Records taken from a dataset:
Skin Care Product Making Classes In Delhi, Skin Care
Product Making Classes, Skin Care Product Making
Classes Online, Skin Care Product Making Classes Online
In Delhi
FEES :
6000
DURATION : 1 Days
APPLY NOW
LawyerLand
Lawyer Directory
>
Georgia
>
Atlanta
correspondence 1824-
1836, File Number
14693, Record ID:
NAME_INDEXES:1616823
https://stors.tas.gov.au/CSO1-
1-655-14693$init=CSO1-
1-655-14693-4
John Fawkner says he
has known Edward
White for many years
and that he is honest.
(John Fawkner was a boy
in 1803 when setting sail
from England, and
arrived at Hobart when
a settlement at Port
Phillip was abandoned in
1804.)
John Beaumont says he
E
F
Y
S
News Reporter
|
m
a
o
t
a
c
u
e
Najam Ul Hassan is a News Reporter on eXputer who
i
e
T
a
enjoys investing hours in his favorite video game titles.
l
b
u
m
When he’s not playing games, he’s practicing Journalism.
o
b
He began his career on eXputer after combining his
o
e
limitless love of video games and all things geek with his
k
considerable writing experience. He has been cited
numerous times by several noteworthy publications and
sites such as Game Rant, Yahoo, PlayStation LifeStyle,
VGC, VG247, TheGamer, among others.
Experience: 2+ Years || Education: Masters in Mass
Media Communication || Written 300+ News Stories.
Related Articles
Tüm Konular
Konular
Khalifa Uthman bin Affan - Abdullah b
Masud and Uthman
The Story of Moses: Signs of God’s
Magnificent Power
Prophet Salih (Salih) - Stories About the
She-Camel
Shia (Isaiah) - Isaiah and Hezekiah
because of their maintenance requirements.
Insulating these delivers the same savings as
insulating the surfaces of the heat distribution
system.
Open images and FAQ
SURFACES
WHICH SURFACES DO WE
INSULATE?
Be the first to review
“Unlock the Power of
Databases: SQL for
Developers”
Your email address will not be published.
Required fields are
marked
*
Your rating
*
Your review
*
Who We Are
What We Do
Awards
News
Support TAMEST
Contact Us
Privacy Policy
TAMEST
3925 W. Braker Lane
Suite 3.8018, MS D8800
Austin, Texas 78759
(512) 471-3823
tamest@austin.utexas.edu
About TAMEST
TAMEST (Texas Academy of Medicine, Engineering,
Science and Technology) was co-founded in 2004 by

What this task involves:
Can you convert every line of the records above into a numbered list, leaving out any blank lines?

Answer space:
1. Skin Care Product Making Classes In Delhi, Skin Care
2. Product Making Classes, Skin Care Product Making
3. Classes Online, Skin Care Product Making Classes Online
4. In Delhi
5. FEES :
6. 6000
7. DURATION : 1 Days
8. APPLY NOW
9. LawyerLand
10. Lawyer Directory
11. >
12. Georgia
13. >
14. Atlanta
15. correspondence 1824-
16. 1836, File Number
17. 14693, Record ID:
18. NAME_INDEXES:1616823
19. https://stors.tas.gov.au/CSO1-
20. 1-655-14693$init=CSO1-
21. 1-655-14693-4
22. John Fawkner says he
23. has known Edward
24. White for many years
25. and that he is honest.
26. (John Fawkner was a boy
27. in 1803 when setting sail
28. from England, and
29. arrived at Hobart when
30. a settlement at Port
31. Phillip was abandoned in
32. 1804.)
33. John Beaumont says he
34. E
35. F
36. Y
37. S
38. News Reporter
39. |
40. m
41. a
42. o
43. t
44. a
45. c
46. u
47. e
48. Najam Ul Hassan is a News Reporter on eXputer who
49. i
50. e
51. T
52. a
53. enjoys investing hours in his favorite video game titles.
54. l
55. b
56. u
57. m
58. When he’s not playing games, he’s practicing Journalism.
59. o
60. b
61. He began his career on eXputer after combining his
62. o
63. e
64. limitless love of video games and all things geek with his
65. k
66. considerable writing experience. He has been cited
67. numerous times by several noteworthy publications and
68. sites such as Game Rant, Yahoo, PlayStation LifeStyle,
69. VGC, VG247, TheGamer, among others.
70. Experience: 2+ Years || Education: Masters in Mass
71. Media Communication || Written 300+ News Stories.
72. Related Articles
73. Tüm Konular
74. Konular
75. Khalifa Uthman bin Affan - Abdullah b
76. Masud and Uthman
77. The Story of Moses: Signs of God’s
78. Magnificent Power
79. Prophet Salih (Salih) - Stories About the
80. She-Camel
81. Shia (Isaiah) - Isaiah and Hezekiah
82. because of their maintenance requirements.
83. Insulating these delivers the same savings as
84. insulating the surfaces of the heat distribution
85. system.
86. Open images and FAQ
87. SURFACES
88. WHICH SURFACES DO WE
89. INSULATE?
90. Be the first to review
91. “Unlock the Power of
92. Databases: SQL for
93. Developers”
94. Your email address will not be published.
95. Required fields are
96. marked
97. *
98. Your rating
99. *
100. Your review
101. *
102. Who We Are
103. What We Do
104. Awards
105. News
106. Support TAMEST
107. Contact Us
108. Privacy Policy
109. TAMEST
110. 3925 W. Braker Lane
111. Suite 3.8018, MS D8800
112. Austin, Texas 78759
113. (512) 471-3823
114. tamest@austin.utexas.edu
115. About TAMEST
116. TAMEST (Texas Academy of Medicine, Engineering,
117. Science and Technology) was co-founded in 2004 by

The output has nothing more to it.